Salivary urea and uric acid levels as biomarkers in dental caries: in vivo study

Gagan Raj, Dhananjaya Kumar, Suma B. S., Garima Mangal


Background: A new approach in caries research is focused on the fact that salivary Substrates, like urea and uric acid, may play an important role in biofilm pH, homeostasis and in inhibiting dental caries and thus act as biomarker.

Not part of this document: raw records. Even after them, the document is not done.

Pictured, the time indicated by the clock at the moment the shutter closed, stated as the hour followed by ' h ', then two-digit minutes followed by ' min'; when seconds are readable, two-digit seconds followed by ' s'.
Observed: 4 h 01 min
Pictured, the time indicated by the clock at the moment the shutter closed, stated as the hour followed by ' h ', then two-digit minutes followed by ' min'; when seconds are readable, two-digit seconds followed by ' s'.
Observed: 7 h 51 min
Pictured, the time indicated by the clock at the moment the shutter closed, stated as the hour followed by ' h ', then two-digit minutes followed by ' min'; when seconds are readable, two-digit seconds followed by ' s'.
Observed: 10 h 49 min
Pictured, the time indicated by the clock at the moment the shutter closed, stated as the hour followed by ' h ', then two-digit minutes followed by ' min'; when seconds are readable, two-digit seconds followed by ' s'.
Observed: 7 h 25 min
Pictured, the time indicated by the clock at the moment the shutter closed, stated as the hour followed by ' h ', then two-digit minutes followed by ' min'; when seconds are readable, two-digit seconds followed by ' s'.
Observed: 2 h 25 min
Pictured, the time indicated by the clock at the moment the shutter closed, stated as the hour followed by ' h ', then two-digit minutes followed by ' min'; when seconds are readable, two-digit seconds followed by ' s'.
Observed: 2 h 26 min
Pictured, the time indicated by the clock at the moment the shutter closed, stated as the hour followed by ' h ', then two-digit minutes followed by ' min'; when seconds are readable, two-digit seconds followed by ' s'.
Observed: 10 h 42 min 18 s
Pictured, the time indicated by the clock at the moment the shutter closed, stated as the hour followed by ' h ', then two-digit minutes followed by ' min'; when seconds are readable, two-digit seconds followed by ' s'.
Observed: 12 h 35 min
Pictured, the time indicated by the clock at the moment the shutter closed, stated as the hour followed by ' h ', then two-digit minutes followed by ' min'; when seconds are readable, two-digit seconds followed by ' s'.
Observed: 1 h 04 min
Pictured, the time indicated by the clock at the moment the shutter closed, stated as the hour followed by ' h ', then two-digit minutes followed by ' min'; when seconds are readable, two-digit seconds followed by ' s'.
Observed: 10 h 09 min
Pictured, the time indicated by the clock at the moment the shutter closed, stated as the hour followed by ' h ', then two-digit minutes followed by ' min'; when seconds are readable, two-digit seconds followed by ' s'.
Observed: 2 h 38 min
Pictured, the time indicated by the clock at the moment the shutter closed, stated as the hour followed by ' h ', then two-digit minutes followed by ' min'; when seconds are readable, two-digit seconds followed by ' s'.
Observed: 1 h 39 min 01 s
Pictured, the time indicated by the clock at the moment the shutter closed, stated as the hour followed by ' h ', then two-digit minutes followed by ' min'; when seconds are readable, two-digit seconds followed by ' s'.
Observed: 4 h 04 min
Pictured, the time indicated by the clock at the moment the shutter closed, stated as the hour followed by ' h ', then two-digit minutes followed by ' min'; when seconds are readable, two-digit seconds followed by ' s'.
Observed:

 Methods: A clinical in vivo study was conducted in Dental college of Patna among simple random sample of 30 dental students (10 caries active and 20 caries free based on DMFT index) and of age group 18-25 years after satisfying the inclusion and exclusion criteria. Unstimulated saliva samples of dental students were collected at Coachman position using draining technique and salivary urea and uric acid estimation done at private pathology laboratory, Patna.

Results: The mean for urea level was higher among Caries free Group (61.15±18.85) as compared to Caries group (9.91±3.64) while the mean uric acid level was higher among Caries group (10.19±2.16) as compared to caries free group (5.25±2.78). The caries experience when assessed by correlating the DMFT Score with salivary urea and salivary uric acid concentration, it was found that the DMFT Score is in negative correlation with urea level (r=-0.790) and positive correlation with uric acid level (r=0.751) suggesting when salivary urea level increases there was decrease in caries rate and vice versa.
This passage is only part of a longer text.